I have really been working on being a better catholic. Church takes like an hour a week so I figure that's a start. I must say I normally feel very relaxed after church. It's a bit freeing to go and pray and leave everything in Gods hands. I think I am giving myself anxiety because I have been unable to do that fully.
I want answers. I want to know why this road I've chosen has been so bumpy. I have a horrible time with it especially because I know I'm not gonna find a resolution just by asking. God works in mysterious ways and those ways don't generally come out and present themselves.

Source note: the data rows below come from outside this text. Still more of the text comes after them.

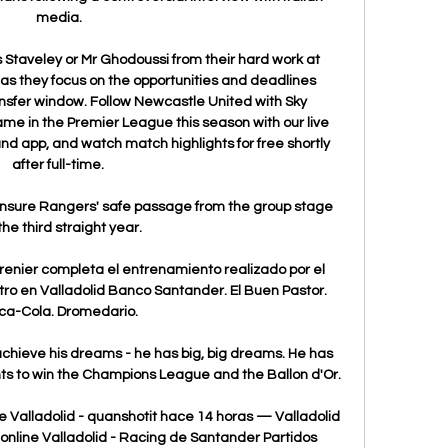
media.

Ms Staveley or Mr Ghodoussi from their hard work at 
as they focus on the opportunities and deadlines 
nsfer window. Follow Newcastle United with Sky 
e in the Premier League this season with our live 
nd app, and watch match highlights for free shortly 
after full-time. 

ensure Rangers' safe passage from the group stage 
the third straight year.

renier completa el entrenamiento realizado por el 
ro en Valladolid Banco Santander. El Buen Pastor. 
ca-Cola. Dromedario.

achieve his dreams - he has big, big dreams. He has 
s to win the Champions League and the Ballon d'Or.

 Valladolid - quanshotit hace 14 horas — Valladolid 
online Valladolid - Racing de Santander Partidos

All that being said there was one thing about church that really made my day. I wish I could say it was something I it out of the readings or the homily but this was actually none of those things. I was in the back of church surrounded by families. Of course I circle aroun and offer peace to any one who will have it when that time comes. Probably ten minutes later the father behind me taps me on the shoulder. I thought maybe my purse was knocked over or I was in his way or something. But instead he leaned forward and asked me to give his daughter a handshake for peace. Apparently she had wanted to shake my hand all mass and was upset that she didn't get a chance to. It was so innocent and adorable, that it made me feel the best I've felt in weeks. I've lost tons of weight, rejected exboyfriends, and gotten many kudos at work and yet this simple thing was what got me. What an amazing thing.